Interventions to build such opportunities are critical. While a national trauma system would ease existing ambiguity in the long-term, current efforts should focus on improving trauma center designation. Strategies that emphasize a needs-based approach to trauma center allocation by balancing both population needs, and geographic constraints can mend existing lapses in access to care.
More granularly, states have a valuable opportunity to innovate as it relates to cross-border trauma care. Our work indicates that there are areas and patient populations that are underserved in their access to expedient and appropriate trauma care. By engaging payer networks, EMS agencies, trauma systems, and federal, state, and local governing bodies, there is room for state-to-state collaboration in assessing synergies and needs between respective trauma systems and implementing solutions to improve care. In addition, there is variety in patient insurance status and coverage. For those who are uninsured or are on private insurance, there is greater risk of financial toxicity when receiving care from out-of-network providers, regardless of whether they are receiving care at an in-network or out-of-network healthcare center.19 In the context of traumatically injured patients, these determinants should be further evaluated and optimized to better protect patients from financial toxicity and potential sequalae like depression, post-traumatic stress disorder, and lower health-related quality of life.20
Limitations
This study has several limitations. Official state policies on cross-border transport may not reflect real-life practice or patient preferences.

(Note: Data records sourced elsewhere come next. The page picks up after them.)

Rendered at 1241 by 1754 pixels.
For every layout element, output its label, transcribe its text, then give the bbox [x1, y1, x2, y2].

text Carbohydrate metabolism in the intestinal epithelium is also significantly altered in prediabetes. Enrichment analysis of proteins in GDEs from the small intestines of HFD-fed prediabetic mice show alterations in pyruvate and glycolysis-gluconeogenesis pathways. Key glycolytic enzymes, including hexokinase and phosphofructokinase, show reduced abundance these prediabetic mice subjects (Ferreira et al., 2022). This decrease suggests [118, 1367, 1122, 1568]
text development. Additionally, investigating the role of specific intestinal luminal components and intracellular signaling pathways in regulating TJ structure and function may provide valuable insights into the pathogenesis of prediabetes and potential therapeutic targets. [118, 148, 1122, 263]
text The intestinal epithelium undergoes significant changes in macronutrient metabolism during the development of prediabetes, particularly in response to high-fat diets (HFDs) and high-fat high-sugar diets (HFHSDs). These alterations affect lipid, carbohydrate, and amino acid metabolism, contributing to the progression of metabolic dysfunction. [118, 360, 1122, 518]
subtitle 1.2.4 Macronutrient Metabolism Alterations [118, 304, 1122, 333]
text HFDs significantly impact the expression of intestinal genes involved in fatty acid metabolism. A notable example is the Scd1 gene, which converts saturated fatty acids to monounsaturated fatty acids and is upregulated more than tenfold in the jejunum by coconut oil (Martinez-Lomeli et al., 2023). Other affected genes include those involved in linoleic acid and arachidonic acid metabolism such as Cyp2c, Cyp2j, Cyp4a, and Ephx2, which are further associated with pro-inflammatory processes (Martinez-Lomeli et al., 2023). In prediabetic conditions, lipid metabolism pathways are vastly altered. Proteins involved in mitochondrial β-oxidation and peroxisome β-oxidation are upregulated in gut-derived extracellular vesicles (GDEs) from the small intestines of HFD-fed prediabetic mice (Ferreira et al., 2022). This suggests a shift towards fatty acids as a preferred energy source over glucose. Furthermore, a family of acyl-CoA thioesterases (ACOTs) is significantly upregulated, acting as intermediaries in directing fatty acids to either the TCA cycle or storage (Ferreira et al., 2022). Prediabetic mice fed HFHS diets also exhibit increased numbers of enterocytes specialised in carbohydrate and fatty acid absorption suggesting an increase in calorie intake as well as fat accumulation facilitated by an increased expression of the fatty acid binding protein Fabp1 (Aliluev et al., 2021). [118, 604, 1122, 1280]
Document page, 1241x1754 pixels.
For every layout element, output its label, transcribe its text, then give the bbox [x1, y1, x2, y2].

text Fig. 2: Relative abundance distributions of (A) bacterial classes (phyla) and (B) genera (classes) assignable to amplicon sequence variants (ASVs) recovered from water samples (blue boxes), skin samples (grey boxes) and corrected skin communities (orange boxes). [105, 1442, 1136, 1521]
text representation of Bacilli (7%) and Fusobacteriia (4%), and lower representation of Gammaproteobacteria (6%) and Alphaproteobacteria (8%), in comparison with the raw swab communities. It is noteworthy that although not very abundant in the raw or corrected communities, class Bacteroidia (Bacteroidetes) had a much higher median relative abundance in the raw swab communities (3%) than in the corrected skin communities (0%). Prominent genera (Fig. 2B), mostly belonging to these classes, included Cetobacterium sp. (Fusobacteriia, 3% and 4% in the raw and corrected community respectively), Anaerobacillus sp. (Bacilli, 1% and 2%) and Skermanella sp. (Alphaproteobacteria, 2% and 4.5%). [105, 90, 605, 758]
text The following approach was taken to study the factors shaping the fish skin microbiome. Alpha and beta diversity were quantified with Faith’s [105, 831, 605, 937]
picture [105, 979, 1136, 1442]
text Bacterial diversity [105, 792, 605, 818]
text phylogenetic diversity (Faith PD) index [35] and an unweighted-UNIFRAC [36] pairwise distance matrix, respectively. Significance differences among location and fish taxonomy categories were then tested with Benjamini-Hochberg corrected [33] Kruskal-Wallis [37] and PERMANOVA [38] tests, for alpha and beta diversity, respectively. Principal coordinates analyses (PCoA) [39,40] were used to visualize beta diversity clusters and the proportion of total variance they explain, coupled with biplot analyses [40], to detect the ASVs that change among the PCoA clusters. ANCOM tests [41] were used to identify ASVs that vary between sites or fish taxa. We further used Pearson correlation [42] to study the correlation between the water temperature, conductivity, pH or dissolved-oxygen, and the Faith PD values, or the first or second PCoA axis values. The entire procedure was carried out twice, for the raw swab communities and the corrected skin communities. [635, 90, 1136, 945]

We are not able to assess what form of transport would be most likely to be used in the various census block groups we identify. While drive time distances are considered a reliable proxy for prehospital transit distance, such distances may not provide an accurate assessment of prehospital transport. Ground and air transport are subject to several fluctuating variables, including ground or air traffic patterns, which can influence prehospital transit time. Hence, our measures may yield more conservative estimates than those estimated via alternative methods.
Although the available road network dataset was robust, it may not fully reflect smaller roads or routes that may offer more expedient transit. In addition, since transit is influenced by several variables, ArcGIS network analysis may skew towards lower drive times. Moreover, this bias may be associated with the distance of block group centroids from the road network. We aimed to minimize the effect of this potential bias by using population-weighted block group centroids in our analysis.
Lastly, while FARS provides important annual data regarding fatal injuries suffered in motor vehicle traffic crashes, it is not comprehensive, or population-based. FARS captures collisions in which there is at least one fatality within 30 days of the event but does not record geographic data. However, no other datasets that are population-based or include geographic data (eg, NEMSIS [The National Emergency Medical Services Information System]) were readily available so the use of FARS was necessary for our study.